Stalking plus-minus

I have always had a huge soft spot for top-down metrics in soccer. I wrote why at length elsewhere, but briefly, their central promise to rate players in a completely assumption-free fashion. This is in stark contrast with mainstream player analytics, which measure players’ contributions in terms of individual actions that they perform or assist. There are good reasons for the proliferation of bottom-up metrics, chief among them feasibility. Because goals are so rare in football and players are subsitituted infrequently, it is very difficult to tease apart the contributions of individual players without additional assumptions. In fact, every attempt at a plus-minus that has been written up in public consists at least in part of teeth-gnashing and garment-rending brought about by this central problem. Conversely, player ratings based on individual actions are easier to build, at least from the technical standpoint. What is less appreciated is that they come at the huge price of accepting, largely on faith, that these individual actions ultimately matter. Because of that, until +/- is conclusively proven dead, it is always going to merit another look.

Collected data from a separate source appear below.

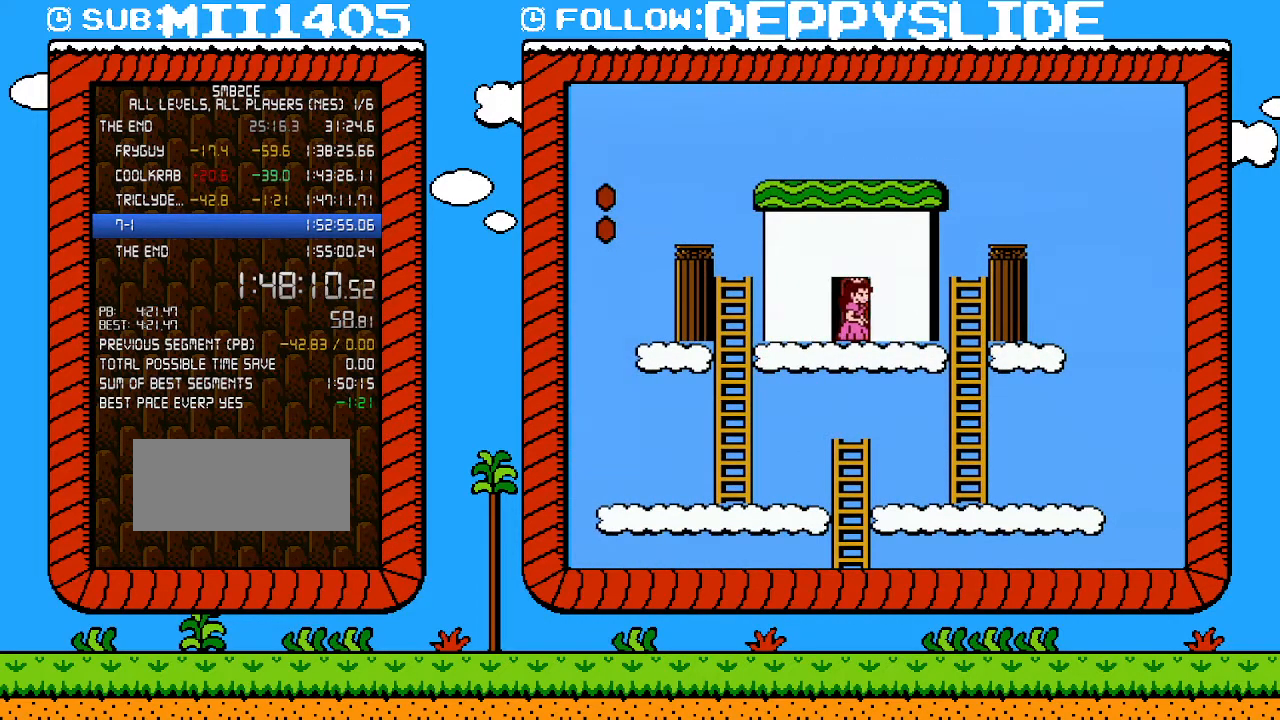
{"buttons": ["A", "B", "DPAD_RIGHT"], "events": [[33, "DPAD_UP", "down"], [150, "DPAD_UP", "up"], [333, "A", "down"], [333, "DPAD_RIGHT", "down"]]}
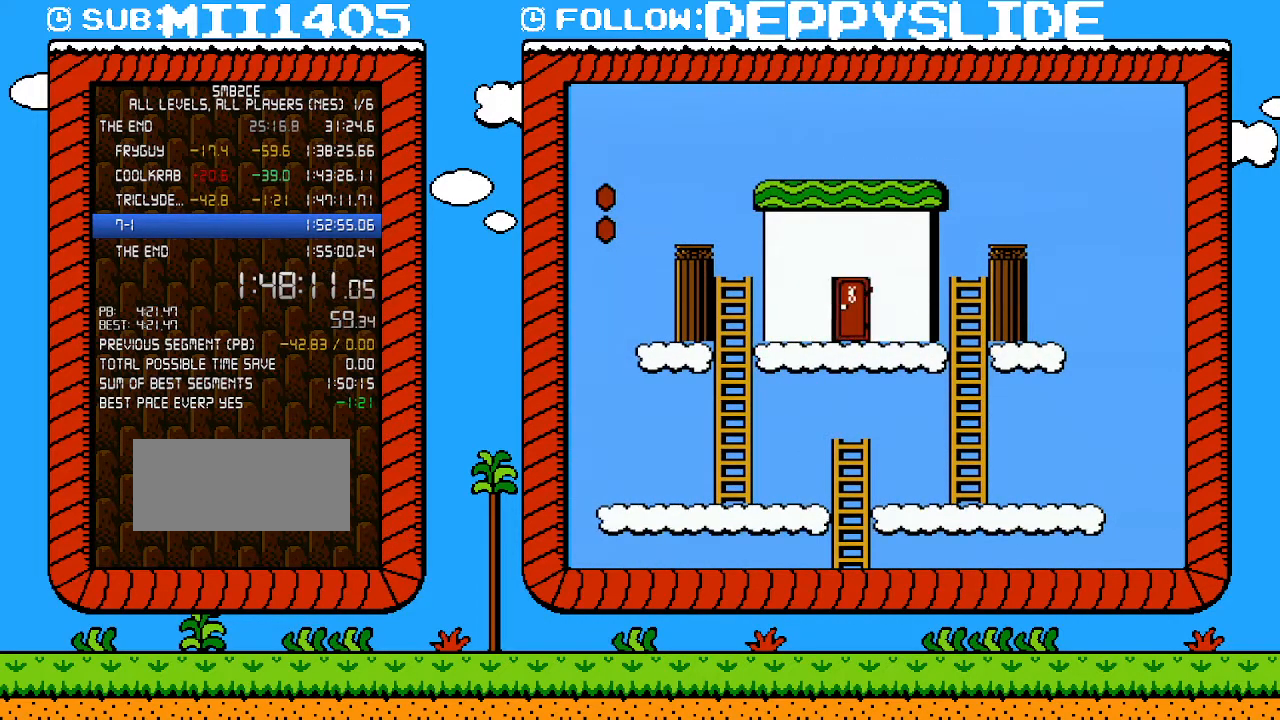
{"buttons": ["A", "B", "DPAD_RIGHT"], "events": []}
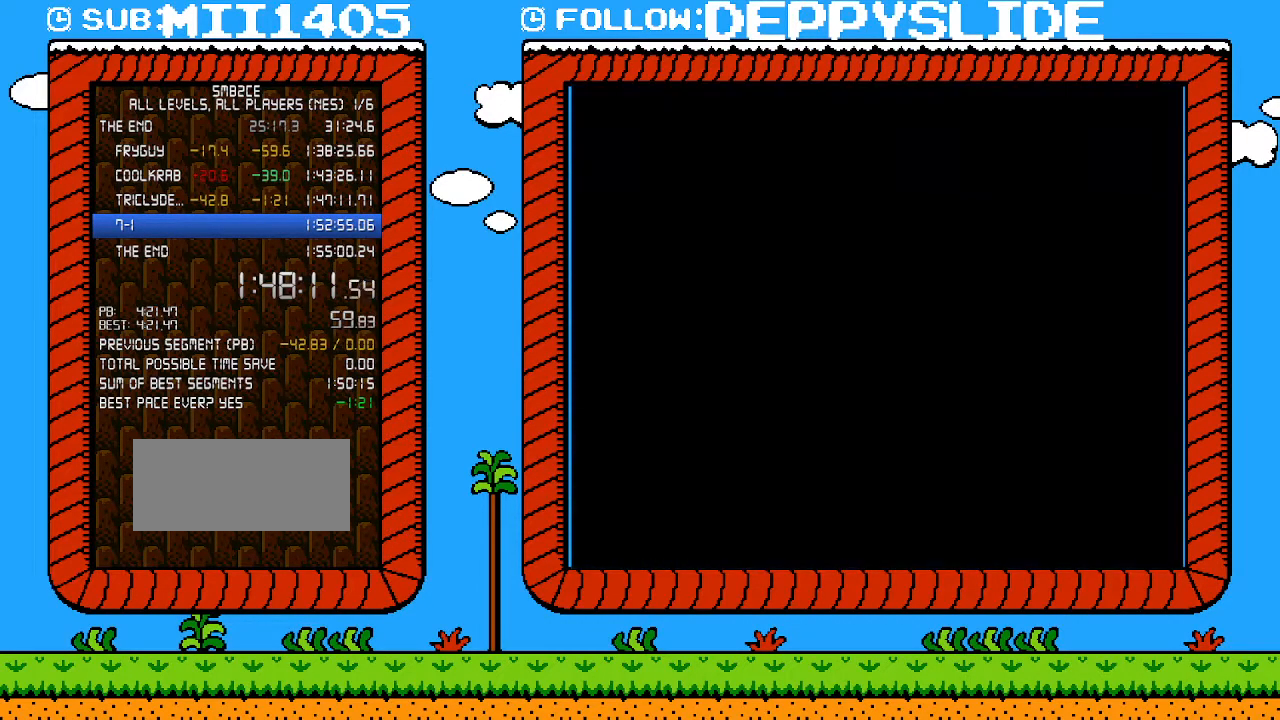
{"buttons": ["A", "B", "DPAD_RIGHT"], "events": []}
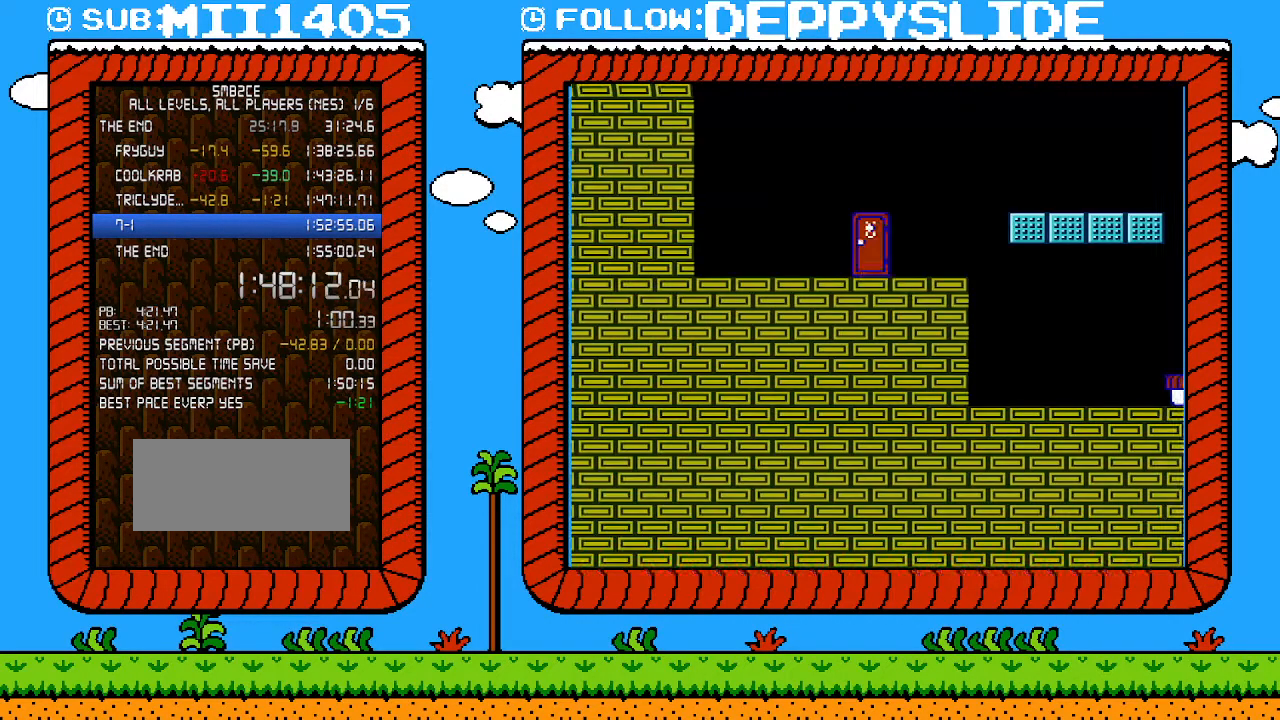
{"buttons": ["A", "B", "DPAD_RIGHT"], "events": []}
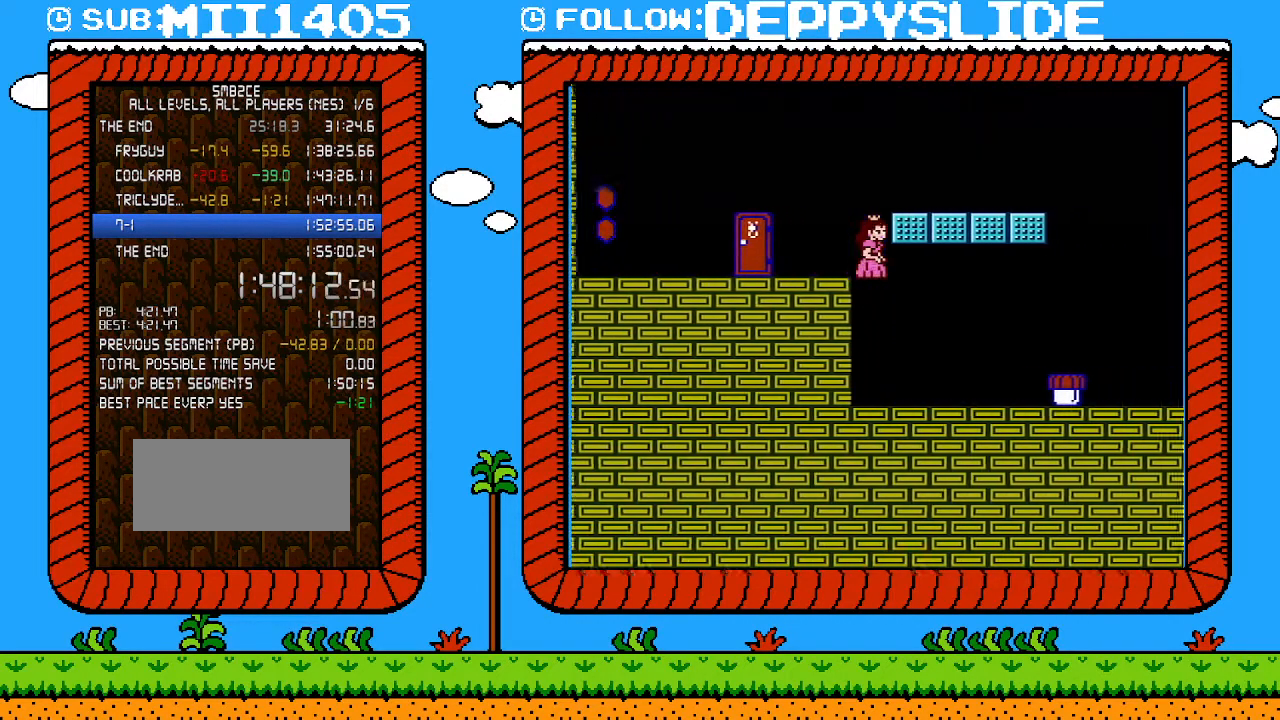
{"buttons": ["A", "B", "DPAD_RIGHT"], "events": [[117, "DPAD_UP", "down"], [150, "A", "up"], [150, "DPAD_RIGHT", "up"], [183, "DPAD_LEFT", "down"], [183, "DPAD_UP", "up"], [300, "DPAD_LEFT", "up"], [433, "DPAD_RIGHT", "down"], [500, "A", "down"]]}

This post contains no orginal research. I have merely collected my notes and links relating to +/- in soccer. Of course, the seminal contributions were made in basketball and ice hockey, but I do not review them here. I focus on adjusted +/-, that is where computing each player’s contribution is done while controlling for all other players involved, usually in a massive regression. The dependent variable in this regression is called the target; in the classical approach, the target is the goal difference.

prehistory

The beginnings of Jörg Seidel’s Goalimpact project, by far the best-established +/- model in soccer. The design of Goalimpact is not public, but it is known to target goal difference and, in the current version, incorporate player age curves.

2013

Dan Altman builds player Shapley values [archive.org link; see also a 2016 write-up and a high-level pitch], which are a close cousin of +/-. The target measure is the expected goal difference.

2014

Howard Hamilton describes his attempt at a classical +/-. Howard’s post is very valuable as a clear demonstration of the key technical issue with +/-, namely the (near-)singularity of the regression matrix, and how to overcome it with ridge regression.

Łukasz Szczepański experiments with +/- and concludes (in an unpublished report) that the classical approach is unworkable in soccer.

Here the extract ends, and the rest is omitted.